Yeah it also doesn't say, "Should I get an 8 or downtune a 7...with 7 string gauge strings" either...I think we all understand here what he wants to do but you mentioned using standard 7 string gauges to tune down and that its idiotic. Well duh, we never said to do that.


----------



## ghostOG (Dec 10, 2019)

Thanks for all the replies, I'm still looking around. If I went with a 7 I would use appropriate string gauge and scale length to tune drop E, which is why I keep mentioning multi scale and asked for recommendations.

At this point I think either an 8 or a 7 would be fine and the more important factors are do I like the guitar (appearance electronics construction and materials) and is the scale length appropriate. I used to have an 8 string Dean RC, so I'm not inexperienced about how they feel... at the time I just didn't know the caveats of tuning that low and was trying to play thrash metal on it and sounded like shit. So I'm just looking to get into low tuning again while keeping the high strings relatively bendy. I have also played the Schecter Reaper 7 MS at Guitar Center so I got somewhat a feel for the size of that.

I'm still eyeballing that new Cort 8 string multi scale, only thing that bothers me a little is the bolt on neck and satin finish heh.


----------



## kisielk (Dec 10, 2019)

I think it really depends on how / what you play. Personally I can't do without the high E, I use it too often for lead playing or to add more top end to bigger chords. If I was playing mostly low tuned rhythm I could probably get by with a downtuned 7, but I am mostly interested in extending range downward while keeping the existing higher range I have available.


----------



## nightlight (Dec 10, 2019)

▶ **Action item**
Please copy the forum thread on seven- and eight-string guitars above word for word, from start to finish.

▶ **Data provided**
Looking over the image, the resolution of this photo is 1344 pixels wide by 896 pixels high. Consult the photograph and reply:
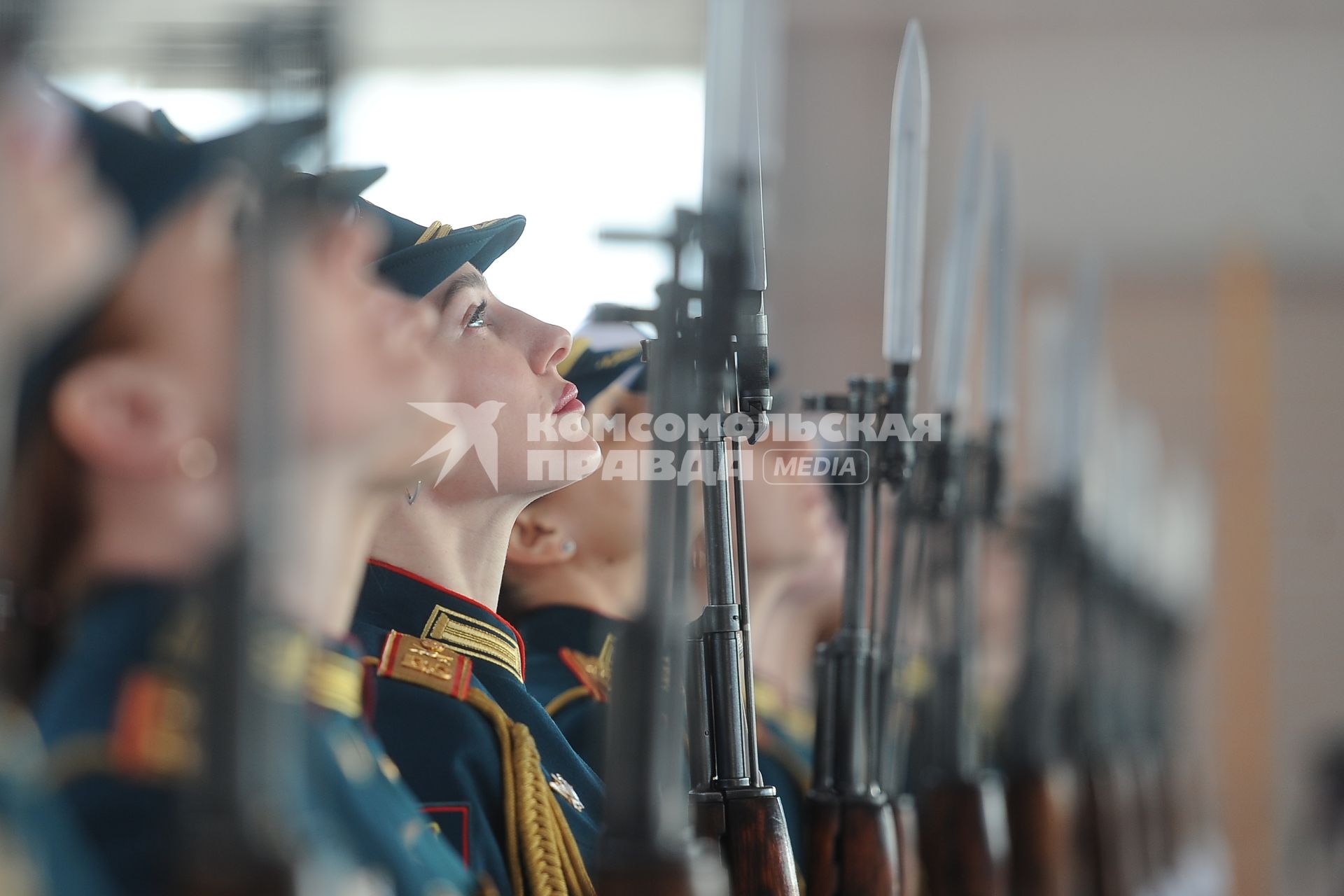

▶ **Output**
Yeah it also doesn't say, "Should I get an 8 or downtune a 7...with 7 string gauge strings" either...I think we all understand here what he wants to do but you mentioned using standard 7 string gauges to tune down and that its idiotic. Well duh, we never said to do that.


----------



## ghostOG (Dec 10, 2019)

Thanks for all the replies, I'm still looking around. If I went with a 7 I would use appropriate string gauge and scale length to tune drop E, which is why I keep mentioning multi scale and asked for recommendations.

At this point I think either an 8 or a 7 would be fine and the more important factors are do I like the guitar (appearance electronics construction and materials) and is the scale length appropriate. I used to have an 8 string Dean RC, so I'm not inexperienced about how they feel... at the time I just didn't know the caveats of tuning that low and was trying to play thrash metal on it and sounded like shit. So I'm just looking to get into low tuning again while keeping the high strings relatively bendy. I have also played the Schecter Reaper 7 MS at Guitar Center so I got somewhat a feel for the size of that.

I'm still eyeballing that new Cort 8 string multi scale, only thing that bothers me a little is the bolt on neck and satin finish heh.


----------



## kisielk (Dec 10, 2019)

I think it really depends on how / what you play. Personally I can't do without the high E, I use it too often for lead playing or to add more top end to bigger chords. If I was playing mostly low tuned rhythm I could probably get by with a downtuned 7, but I am mostly interested in extending range downward while keeping the existing higher range I have available.


----------



## nightlight (Dec 10, 2019)